SERIE DI ESERCIZI —
a) Riscrivi il brano sull'intervista di Obama partendo da "Quando Barack Obama" e proseguendo fino a "al Medio Oriente.", cambiando "Medio Oriente" in "Vicino Oriente".
b) Stabilisci se ciascuna affermazione concorda con il brano sull'intervista di Obama e rispondi sì o no, citando le parole del brano che lo decidono.
(i) Obama ha rilasciato l'intervista alla rivista the Atlantic il 2 marzo.
(ii) L'AIPAC viene presentata come la più importante lobby ebraica americana.
(iii) Il rapporto Goldstone aveva elogiato la condotta israeliana durante l'operazione Cast Lead.
c) Secondo il brano sull'intervista di Obama, come si chiama il giornalista che ha ottenuto l'intervista?

BRANO DEL DOCUMENTO —

---------------

Quando Barack Obama all'università del Cairo pronunciò la storica frase Islam is a part of America,
indicammo chiaramente l'illusorietà dell'operazione mediatica che il
presidente Usa tentava allora di intraprendere. Oggi, dopo le sconfitte
occidentali in Iraq ed Afghanistan, l'intervento Nato in Libia, la
guerra civile esplosa in Siria, le preannunciate delusioni della
Primavera Araba, l'incombere di un attacco all'Iran - l'intervista che
Obama ha rilasciato lo scorso 2 marzo all'autorevole rivista the Atlantic
è realmente rivelatrice della posizione nella quale le amministrazioni
Usa, indipendentemente dal loro orientamento politico, si trovano
rispetto al Medio Oriente.
Si tratta, come nota Jeffrey Goldberg, il
giornalista che l'ha ottenuta da Obama, della "più lunga intervista mai
rilasciata dopo il profilarsi della crisi iraniana". Essa viene
pubblicata con una significativa scelta dei tempi, a pochi giorni dal
discorso annuale del presidente Usa davanti all'AIPAC, la più importante
lobby ebraica americana, e dal nuovo incontro con il primo ministro
israeliano Benjamin Netanyahu, in visita negli Usa la prossima
settimana.
L'intervista suona come una vera e propria rivendicazione
ufficiale del supporto fornito dall'amministrazione Obama allo Stato di
Israele, ancor più delle altre che lo hanno preceduto. "Il dato di fatto
- afferma Obama, è che abbiamo fatto un gran lavoro con Israele negli
ultimi tre anni. Io penso che il primo ministro [Benjamin Netanyahu] ed
il ministro della difesa [Ehud Barak] riconoscano che non abbiamo mai
avuto una cooperazione militare e di intelligence più stretta
di quella attuale. Quando si guardi a quello che io ho fatto per la
sicurezza di Israele, dalle esercitazioni e dall'addestramento
congiunto, che va oltre tutto quanto abbiamo mai fatto in passato, al
supporto finanziario e operativo nel programma Iron Dome [il
ben noto sistema anti-missile israeliano] che garantisce che le famiglie
israeliane siano meno vulnerabili ad attacchi missilistici, al fatto
che abbiamo assicurato la superiorità militare israeliana, alla lotta
contro la delegittimazioni di Israele, sia nel Consiglio dei Diritti
Umani che dinanzi all'Assemblea Generale delle Nazioni Unite, nel caso
del rapporto Goldstone [il rapporto Onu che aveva duramente
stigmatizzato le violazioni israeliane durante l'attacco alla striscia
di Gaza nell'operazione Cast Lead nel dicembre 2008], così come dopo l'incidente della [freedom] flotilla - la verità è che il rapporto con Israele ha funzionato assai bene".

---------------

MATERIALE FORNITO —
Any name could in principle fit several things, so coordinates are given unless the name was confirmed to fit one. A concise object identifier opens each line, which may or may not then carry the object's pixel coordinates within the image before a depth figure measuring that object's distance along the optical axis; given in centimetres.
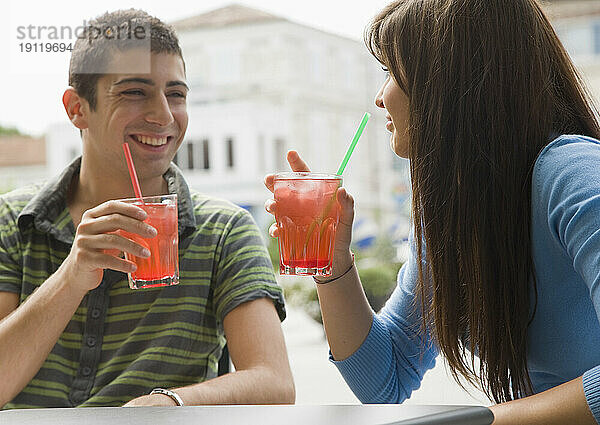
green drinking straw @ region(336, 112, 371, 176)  137
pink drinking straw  149
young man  145
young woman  119
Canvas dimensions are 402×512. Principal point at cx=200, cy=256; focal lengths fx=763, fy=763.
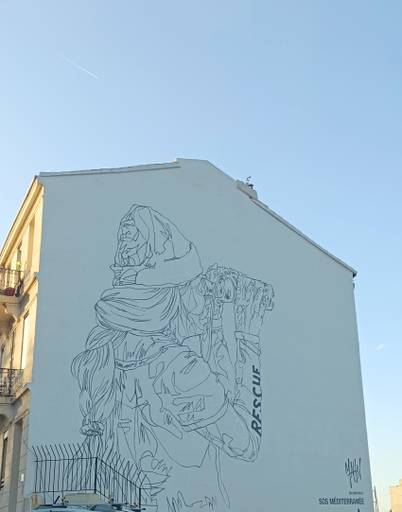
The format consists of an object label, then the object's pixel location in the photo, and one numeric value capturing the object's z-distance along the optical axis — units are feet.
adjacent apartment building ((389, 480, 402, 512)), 202.40
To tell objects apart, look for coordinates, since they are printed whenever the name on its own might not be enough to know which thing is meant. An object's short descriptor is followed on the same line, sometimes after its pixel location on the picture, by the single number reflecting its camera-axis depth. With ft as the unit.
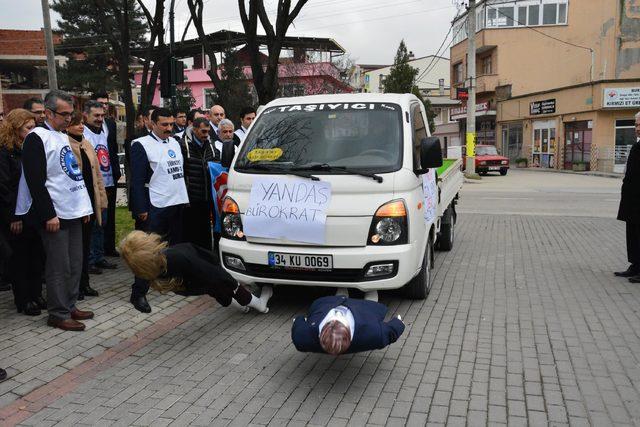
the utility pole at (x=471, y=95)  83.05
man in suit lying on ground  11.95
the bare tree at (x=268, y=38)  35.86
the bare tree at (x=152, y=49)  47.70
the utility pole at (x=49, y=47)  52.03
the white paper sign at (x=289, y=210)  16.49
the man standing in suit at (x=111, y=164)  23.73
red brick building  132.26
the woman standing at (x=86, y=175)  18.16
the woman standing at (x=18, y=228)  16.99
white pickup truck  16.44
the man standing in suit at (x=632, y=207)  21.21
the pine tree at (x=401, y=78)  133.80
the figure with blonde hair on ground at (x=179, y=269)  14.44
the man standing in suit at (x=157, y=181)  18.78
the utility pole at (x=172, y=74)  34.01
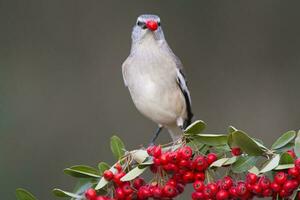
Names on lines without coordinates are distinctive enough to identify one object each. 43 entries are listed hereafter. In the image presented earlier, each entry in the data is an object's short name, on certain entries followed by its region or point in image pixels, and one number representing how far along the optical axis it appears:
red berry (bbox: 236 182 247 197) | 4.16
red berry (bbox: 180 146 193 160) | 4.38
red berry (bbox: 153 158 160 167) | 4.38
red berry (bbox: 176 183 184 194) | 4.49
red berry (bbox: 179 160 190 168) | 4.37
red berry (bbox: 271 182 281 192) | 4.06
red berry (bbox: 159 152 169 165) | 4.37
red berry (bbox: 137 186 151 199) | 4.36
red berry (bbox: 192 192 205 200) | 4.26
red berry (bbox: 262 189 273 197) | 4.11
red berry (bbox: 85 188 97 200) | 4.37
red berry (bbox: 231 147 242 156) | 4.29
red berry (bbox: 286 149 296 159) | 4.13
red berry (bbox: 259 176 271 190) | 4.11
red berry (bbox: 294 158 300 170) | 4.03
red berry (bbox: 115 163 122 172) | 4.45
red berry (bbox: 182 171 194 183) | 4.39
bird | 6.77
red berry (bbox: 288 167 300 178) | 4.03
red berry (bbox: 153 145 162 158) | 4.39
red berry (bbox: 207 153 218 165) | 4.35
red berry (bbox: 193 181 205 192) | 4.28
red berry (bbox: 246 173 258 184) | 4.11
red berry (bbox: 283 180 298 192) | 4.04
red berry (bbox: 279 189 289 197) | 4.05
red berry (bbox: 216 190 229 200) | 4.16
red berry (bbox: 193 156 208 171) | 4.36
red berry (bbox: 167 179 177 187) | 4.44
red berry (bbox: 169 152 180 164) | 4.39
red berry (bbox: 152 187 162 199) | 4.36
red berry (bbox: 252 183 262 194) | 4.09
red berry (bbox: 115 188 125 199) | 4.35
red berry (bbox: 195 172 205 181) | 4.38
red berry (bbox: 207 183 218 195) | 4.20
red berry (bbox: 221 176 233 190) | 4.18
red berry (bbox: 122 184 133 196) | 4.37
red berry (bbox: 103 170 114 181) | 4.37
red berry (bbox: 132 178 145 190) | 4.45
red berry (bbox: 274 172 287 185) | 4.06
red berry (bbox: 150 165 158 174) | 4.49
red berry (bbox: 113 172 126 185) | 4.37
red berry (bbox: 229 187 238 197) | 4.16
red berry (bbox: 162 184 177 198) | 4.38
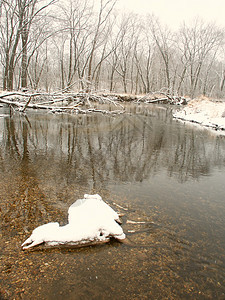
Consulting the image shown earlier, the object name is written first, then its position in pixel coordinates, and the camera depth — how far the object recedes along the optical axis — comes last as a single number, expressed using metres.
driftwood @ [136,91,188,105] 29.33
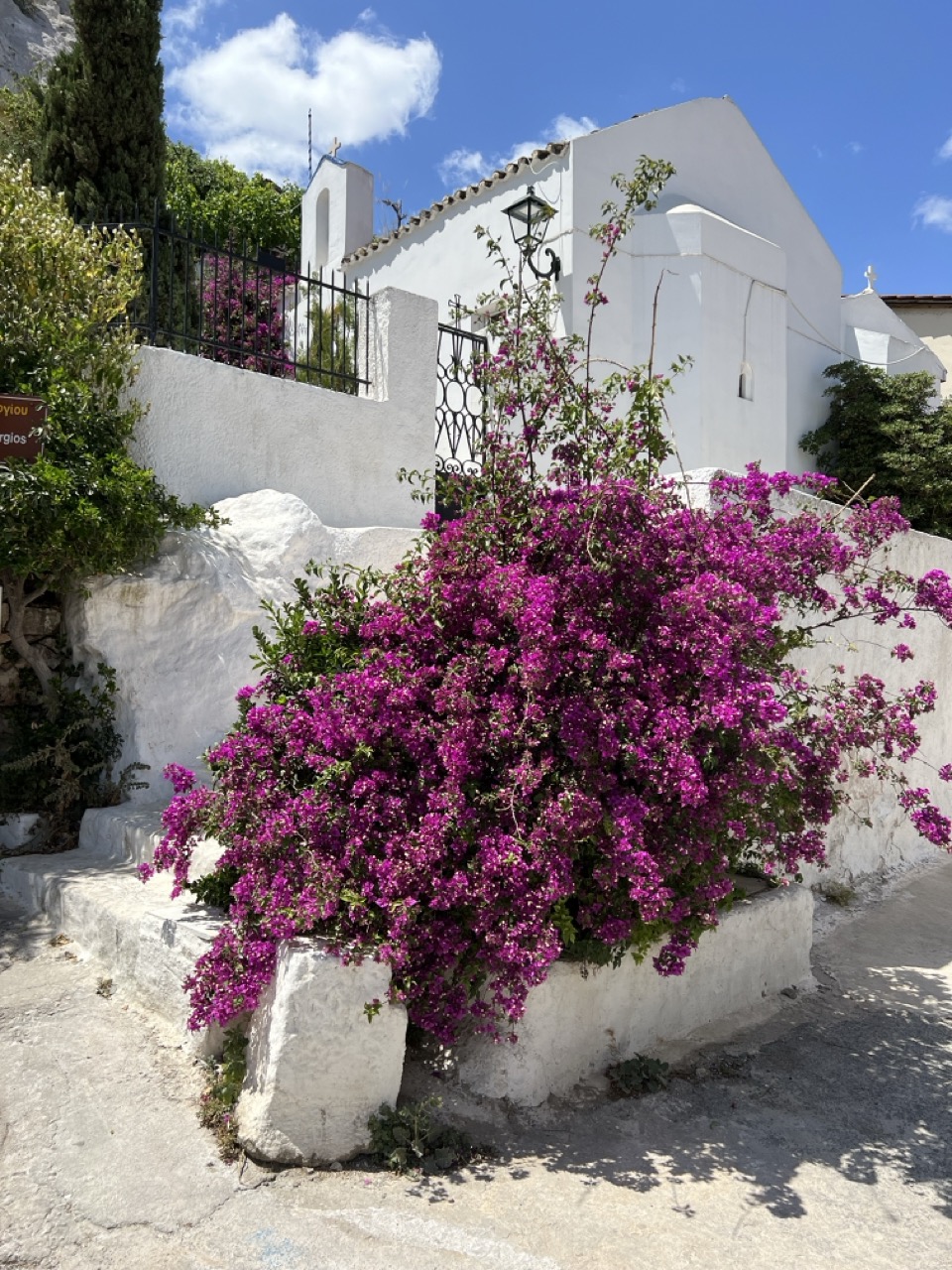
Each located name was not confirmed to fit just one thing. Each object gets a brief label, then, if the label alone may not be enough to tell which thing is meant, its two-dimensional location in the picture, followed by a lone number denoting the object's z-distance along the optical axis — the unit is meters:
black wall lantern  8.57
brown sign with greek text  4.99
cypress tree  10.05
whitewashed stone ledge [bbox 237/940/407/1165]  3.10
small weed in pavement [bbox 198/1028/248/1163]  3.15
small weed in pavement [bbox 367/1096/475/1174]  3.13
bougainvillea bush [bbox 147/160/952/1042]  3.32
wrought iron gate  8.19
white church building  11.41
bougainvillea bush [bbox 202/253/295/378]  6.61
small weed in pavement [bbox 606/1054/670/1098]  3.79
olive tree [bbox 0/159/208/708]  4.95
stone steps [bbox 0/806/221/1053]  3.74
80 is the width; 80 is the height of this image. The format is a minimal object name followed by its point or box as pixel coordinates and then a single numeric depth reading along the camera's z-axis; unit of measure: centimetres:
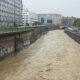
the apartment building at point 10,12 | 4699
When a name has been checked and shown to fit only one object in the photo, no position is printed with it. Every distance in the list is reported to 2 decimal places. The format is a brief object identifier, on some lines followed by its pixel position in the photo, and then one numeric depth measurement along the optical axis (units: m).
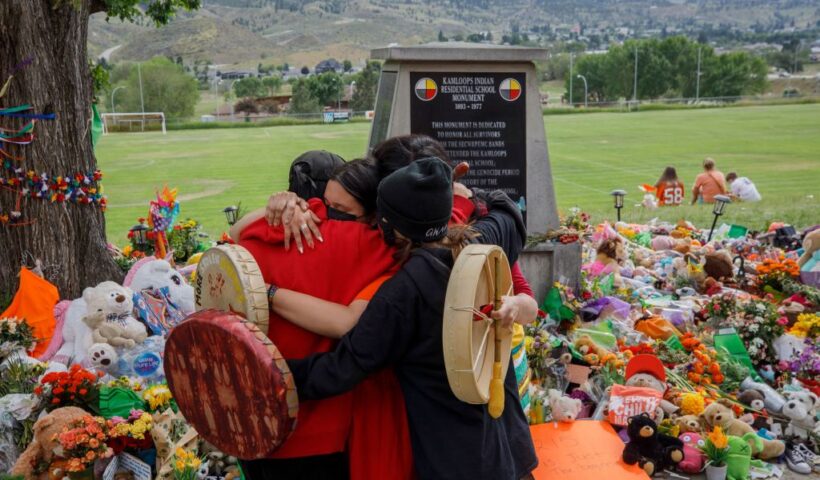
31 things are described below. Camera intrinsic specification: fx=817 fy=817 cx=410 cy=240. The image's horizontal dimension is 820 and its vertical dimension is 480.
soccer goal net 62.19
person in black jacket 2.50
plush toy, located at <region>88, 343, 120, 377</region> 5.36
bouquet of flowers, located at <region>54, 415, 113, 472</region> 4.04
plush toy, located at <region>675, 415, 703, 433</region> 5.04
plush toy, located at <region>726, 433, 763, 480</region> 4.71
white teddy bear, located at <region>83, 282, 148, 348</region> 5.64
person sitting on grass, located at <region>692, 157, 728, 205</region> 15.70
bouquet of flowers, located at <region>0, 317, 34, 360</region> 5.77
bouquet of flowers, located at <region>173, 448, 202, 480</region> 4.12
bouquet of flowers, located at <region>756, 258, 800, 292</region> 7.80
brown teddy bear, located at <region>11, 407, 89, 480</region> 4.20
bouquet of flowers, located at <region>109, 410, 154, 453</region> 4.29
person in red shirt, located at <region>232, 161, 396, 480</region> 2.61
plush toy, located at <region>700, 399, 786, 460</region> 4.98
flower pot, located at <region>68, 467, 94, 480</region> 4.11
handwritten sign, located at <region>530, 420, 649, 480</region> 4.43
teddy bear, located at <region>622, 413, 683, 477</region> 4.59
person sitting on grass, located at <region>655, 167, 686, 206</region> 16.44
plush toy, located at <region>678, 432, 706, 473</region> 4.75
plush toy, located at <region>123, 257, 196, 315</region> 6.56
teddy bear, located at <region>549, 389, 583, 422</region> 4.94
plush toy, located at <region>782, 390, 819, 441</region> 5.20
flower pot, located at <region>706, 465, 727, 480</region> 4.64
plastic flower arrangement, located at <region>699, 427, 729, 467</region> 4.67
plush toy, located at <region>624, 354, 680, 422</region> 5.30
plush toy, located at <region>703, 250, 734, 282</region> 8.30
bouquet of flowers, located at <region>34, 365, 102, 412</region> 4.63
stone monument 6.57
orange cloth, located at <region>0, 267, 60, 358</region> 6.10
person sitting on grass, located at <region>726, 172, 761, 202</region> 16.20
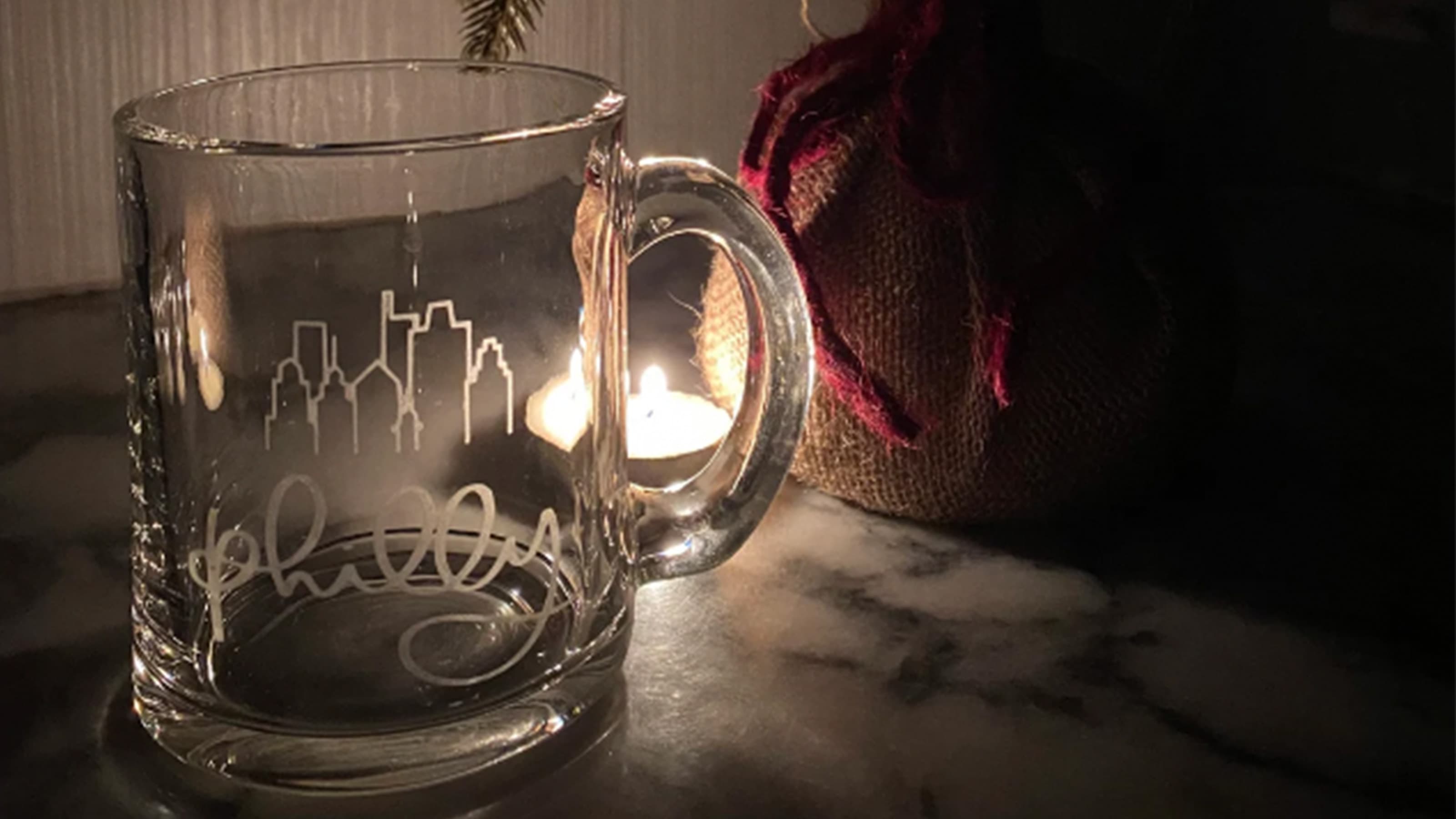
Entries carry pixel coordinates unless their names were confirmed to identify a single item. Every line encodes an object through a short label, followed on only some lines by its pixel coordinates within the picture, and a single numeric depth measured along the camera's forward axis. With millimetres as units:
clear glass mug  366
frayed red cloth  479
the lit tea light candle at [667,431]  585
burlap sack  486
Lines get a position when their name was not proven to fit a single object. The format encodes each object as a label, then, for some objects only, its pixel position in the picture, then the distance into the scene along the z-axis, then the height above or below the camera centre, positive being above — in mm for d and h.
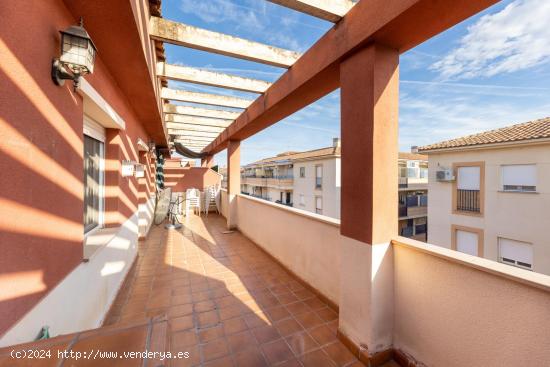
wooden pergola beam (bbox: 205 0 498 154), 1403 +1123
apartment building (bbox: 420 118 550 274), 6023 -504
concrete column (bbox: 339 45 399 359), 1784 -72
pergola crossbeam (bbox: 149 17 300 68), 2201 +1475
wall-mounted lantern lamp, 1310 +765
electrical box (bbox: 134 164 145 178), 3899 +183
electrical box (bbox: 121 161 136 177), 3116 +176
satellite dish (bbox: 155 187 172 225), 7188 -960
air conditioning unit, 8062 +140
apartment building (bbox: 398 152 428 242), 16047 -1280
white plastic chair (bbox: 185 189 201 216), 8966 -839
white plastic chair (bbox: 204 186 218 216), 9375 -794
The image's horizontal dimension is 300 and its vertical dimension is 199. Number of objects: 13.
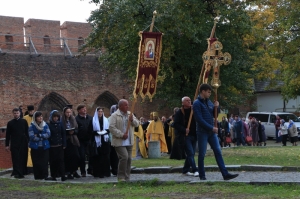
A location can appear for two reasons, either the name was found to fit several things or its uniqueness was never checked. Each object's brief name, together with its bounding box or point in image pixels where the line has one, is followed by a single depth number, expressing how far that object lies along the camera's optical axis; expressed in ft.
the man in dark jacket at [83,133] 51.52
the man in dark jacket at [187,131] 46.14
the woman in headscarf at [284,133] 109.74
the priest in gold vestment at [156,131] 76.59
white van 133.59
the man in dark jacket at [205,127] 41.14
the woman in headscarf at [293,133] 109.09
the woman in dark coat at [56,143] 49.52
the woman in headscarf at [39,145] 49.39
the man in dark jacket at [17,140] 53.36
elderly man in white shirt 44.29
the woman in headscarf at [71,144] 50.60
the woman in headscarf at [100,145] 50.60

---------------

SOLUZIONI —
a)
Quando Barack Obama all'università del Cairo pronunciò la storica frase Islam is a part of America,
indicammo chiaramente l'illusorietà dell'operazione mediatica che il
presidente Usa tentava allora di intraprendere. Oggi, dopo le sconfitte
occidentali in Iraq ed Afghanistan, l'intervento Nato in Libia, la
guerra civile esplosa in Siria, le preannunciate delusioni della
Primavera Araba, l'incombere di un attacco all'Iran - l'intervista che
Obama ha rilasciato lo scorso 2 marzo all'autorevole rivista the Atlantic
è realmente rivelatrice della posizione nella quale le amministrazioni
Usa, indipendentemente dal loro orientamento politico, si trovano
rispetto al Vicino Oriente.

b)
(i) Sì: "l'intervista che Obama ha rilasciato lo scorso 2 marzo all'autorevole rivista the Atlantic".
(ii) Sì: "l'AIPAC, la più importante lobby ebraica americana".
(iii) No: "il rapporto Onu che aveva duramente stigmatizzato le violazioni israeliane".

c) Jeffrey Goldberg.